Onda de violência faz mais 19 mortos no Afeganistão

Dezenove pessoas, entre elas 12 insurgentes, foram mortas em dois dias durante vários ataques no Afeganistão, informaram nesta quarta-feira fontes oficiais e militares.

AFP |

O governador da província de Nimroz, no oeste do país, escapou nesta quarta-feira de um atentado suicida, o segundo em menos de um ano. No entanto, três guardas e um civil morreram.

"Estava indo visitar um canteiro de obras na fronteira iraniana quando um homem lançou uma granada contra meu comboio. Quando os carros pararam, o camicase detonou os explosivos que carregava perto de um dos veículos, matando três guardas e um civil", declarou à AFP o governador Ghulam Dastageer Azad.

• • • • •

Liste todos os nomes próprios distintos que aparecem na notícia sobre a onda de violência no Afeganistão. Cite uma única vez os que se repetem.

Itens do conjunto de dados armazenado
• • • • •

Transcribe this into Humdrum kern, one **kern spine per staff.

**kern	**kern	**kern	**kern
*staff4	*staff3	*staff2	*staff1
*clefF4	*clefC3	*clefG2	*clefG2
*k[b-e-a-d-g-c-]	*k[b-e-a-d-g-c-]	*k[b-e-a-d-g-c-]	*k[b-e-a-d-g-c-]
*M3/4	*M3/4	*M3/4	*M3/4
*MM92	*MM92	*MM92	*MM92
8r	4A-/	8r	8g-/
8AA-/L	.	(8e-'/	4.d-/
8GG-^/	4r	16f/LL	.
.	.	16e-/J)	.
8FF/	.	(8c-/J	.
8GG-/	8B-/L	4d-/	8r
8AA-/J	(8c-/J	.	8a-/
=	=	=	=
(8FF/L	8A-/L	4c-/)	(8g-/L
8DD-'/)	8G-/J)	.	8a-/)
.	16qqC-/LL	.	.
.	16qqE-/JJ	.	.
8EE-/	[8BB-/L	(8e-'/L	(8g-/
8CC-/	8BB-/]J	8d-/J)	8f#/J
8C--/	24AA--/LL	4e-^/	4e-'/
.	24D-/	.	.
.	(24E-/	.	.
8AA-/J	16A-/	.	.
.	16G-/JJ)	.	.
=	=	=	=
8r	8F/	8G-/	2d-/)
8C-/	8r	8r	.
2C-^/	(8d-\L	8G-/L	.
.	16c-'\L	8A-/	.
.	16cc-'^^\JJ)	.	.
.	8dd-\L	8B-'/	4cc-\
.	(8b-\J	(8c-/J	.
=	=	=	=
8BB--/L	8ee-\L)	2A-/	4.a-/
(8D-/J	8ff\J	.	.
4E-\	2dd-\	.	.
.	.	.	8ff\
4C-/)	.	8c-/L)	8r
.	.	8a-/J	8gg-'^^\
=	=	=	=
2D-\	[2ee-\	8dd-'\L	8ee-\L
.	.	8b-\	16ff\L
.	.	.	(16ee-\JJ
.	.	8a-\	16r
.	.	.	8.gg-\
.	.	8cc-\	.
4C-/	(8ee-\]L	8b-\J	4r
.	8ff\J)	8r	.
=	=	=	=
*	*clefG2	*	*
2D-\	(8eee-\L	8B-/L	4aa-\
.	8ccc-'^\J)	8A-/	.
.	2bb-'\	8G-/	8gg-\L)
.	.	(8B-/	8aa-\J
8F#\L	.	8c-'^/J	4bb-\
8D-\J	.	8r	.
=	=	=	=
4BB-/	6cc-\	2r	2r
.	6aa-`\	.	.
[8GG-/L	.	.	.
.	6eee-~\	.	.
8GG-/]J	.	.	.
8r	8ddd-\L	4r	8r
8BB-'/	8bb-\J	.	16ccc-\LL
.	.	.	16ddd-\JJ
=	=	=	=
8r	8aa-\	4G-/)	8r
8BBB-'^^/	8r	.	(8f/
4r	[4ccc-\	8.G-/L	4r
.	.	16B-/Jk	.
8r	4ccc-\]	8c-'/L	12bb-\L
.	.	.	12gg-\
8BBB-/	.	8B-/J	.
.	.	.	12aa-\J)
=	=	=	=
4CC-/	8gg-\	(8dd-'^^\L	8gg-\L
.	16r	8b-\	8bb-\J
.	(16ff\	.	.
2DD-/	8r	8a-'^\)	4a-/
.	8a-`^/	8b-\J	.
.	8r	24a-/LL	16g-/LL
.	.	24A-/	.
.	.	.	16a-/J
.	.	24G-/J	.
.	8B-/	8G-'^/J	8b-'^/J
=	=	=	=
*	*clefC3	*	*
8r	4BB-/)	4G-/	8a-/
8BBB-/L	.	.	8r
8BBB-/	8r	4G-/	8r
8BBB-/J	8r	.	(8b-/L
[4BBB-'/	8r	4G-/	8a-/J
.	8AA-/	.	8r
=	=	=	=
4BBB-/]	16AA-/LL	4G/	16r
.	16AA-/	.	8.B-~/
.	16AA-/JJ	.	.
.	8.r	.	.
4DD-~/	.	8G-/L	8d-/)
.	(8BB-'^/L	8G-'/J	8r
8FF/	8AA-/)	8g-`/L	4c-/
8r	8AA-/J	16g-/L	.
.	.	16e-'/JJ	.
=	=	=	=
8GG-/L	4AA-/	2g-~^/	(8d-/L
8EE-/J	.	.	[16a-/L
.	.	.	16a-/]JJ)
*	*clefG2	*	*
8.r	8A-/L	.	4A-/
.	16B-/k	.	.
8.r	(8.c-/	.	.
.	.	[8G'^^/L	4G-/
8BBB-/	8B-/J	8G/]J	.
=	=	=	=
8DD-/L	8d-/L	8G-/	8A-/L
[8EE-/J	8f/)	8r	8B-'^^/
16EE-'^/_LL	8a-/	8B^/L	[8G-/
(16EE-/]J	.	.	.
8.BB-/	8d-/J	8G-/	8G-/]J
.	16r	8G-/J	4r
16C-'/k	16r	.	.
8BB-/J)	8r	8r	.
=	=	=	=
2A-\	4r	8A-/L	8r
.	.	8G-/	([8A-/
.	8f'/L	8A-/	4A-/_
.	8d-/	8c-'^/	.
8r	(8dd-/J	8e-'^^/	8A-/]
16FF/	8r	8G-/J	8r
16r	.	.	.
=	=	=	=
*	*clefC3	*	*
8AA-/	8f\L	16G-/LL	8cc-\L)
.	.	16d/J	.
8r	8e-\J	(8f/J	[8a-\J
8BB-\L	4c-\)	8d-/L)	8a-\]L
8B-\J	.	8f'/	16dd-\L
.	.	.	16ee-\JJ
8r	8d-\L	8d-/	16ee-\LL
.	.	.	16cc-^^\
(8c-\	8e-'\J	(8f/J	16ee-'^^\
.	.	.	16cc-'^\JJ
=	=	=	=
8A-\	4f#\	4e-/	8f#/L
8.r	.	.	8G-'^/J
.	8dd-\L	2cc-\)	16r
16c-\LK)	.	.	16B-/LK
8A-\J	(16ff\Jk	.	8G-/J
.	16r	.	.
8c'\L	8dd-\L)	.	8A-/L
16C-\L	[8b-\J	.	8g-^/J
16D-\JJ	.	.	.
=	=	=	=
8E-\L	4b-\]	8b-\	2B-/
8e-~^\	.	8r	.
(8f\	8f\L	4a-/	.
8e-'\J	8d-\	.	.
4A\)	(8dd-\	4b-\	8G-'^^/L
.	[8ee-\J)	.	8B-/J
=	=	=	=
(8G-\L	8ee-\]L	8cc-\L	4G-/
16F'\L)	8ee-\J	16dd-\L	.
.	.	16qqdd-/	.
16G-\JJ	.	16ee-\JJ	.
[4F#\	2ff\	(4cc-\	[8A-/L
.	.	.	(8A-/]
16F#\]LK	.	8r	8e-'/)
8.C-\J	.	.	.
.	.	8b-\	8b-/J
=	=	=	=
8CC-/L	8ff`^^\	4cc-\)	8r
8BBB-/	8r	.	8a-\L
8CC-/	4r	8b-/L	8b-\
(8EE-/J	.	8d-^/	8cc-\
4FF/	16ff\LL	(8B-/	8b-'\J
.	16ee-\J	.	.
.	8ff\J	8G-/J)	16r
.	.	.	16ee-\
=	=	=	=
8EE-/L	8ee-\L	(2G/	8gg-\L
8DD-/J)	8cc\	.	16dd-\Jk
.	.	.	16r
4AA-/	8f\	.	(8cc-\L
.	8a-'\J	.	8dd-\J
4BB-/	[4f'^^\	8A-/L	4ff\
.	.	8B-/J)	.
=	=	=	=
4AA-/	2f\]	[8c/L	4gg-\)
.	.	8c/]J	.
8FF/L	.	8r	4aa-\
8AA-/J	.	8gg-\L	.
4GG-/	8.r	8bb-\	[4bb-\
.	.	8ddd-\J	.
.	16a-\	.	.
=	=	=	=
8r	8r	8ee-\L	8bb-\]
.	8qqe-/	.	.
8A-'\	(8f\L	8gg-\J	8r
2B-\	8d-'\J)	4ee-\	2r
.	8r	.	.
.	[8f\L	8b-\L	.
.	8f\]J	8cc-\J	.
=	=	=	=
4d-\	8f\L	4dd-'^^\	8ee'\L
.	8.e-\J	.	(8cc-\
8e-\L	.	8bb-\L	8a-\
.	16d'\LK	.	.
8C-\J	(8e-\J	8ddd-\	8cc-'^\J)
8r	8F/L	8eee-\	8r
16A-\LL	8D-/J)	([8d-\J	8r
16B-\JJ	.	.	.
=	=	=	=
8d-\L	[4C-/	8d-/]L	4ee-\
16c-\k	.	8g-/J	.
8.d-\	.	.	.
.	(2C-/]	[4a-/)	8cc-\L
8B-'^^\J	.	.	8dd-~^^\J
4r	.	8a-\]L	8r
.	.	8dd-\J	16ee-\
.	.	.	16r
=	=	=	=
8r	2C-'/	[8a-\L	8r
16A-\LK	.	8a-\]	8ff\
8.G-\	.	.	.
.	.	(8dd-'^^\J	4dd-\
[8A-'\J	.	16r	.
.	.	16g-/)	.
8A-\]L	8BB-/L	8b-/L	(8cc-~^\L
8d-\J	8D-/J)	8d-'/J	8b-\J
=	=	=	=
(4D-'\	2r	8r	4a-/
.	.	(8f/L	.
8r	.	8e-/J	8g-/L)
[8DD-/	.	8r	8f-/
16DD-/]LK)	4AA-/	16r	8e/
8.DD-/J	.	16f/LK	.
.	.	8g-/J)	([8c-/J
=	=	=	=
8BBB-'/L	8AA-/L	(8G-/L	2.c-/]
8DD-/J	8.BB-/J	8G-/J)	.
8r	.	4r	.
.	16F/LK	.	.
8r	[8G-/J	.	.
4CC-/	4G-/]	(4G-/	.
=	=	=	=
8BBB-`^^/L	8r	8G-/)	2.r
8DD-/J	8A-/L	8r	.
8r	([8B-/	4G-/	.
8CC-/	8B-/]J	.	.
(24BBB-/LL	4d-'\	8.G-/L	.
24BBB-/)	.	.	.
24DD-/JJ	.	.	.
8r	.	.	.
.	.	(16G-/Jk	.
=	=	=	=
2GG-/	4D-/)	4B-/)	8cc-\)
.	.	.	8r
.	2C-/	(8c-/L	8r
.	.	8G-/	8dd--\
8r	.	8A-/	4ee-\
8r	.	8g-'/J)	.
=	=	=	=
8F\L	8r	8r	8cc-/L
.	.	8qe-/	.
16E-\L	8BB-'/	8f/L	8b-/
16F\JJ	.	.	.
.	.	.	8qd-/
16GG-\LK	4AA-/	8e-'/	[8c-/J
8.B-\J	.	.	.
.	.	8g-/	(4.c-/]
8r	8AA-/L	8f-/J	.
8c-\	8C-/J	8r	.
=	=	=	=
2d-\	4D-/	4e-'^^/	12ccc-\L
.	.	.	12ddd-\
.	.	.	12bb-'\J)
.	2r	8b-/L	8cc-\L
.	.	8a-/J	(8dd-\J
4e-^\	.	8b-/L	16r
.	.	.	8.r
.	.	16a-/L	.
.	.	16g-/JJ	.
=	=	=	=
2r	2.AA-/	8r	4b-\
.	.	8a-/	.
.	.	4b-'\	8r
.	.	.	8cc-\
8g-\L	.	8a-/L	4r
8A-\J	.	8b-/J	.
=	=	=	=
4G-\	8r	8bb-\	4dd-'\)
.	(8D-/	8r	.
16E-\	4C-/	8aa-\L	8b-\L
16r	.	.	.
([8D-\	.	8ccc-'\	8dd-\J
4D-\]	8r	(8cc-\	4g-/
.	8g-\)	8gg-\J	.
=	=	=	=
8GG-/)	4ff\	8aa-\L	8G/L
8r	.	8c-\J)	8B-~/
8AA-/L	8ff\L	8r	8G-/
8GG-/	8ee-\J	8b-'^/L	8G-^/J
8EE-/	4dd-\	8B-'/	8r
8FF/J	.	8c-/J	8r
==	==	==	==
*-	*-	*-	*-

• • • • •

◆ Resposta: Afeganistão, AFP, Nimroz, Ghulam Dastageer Azad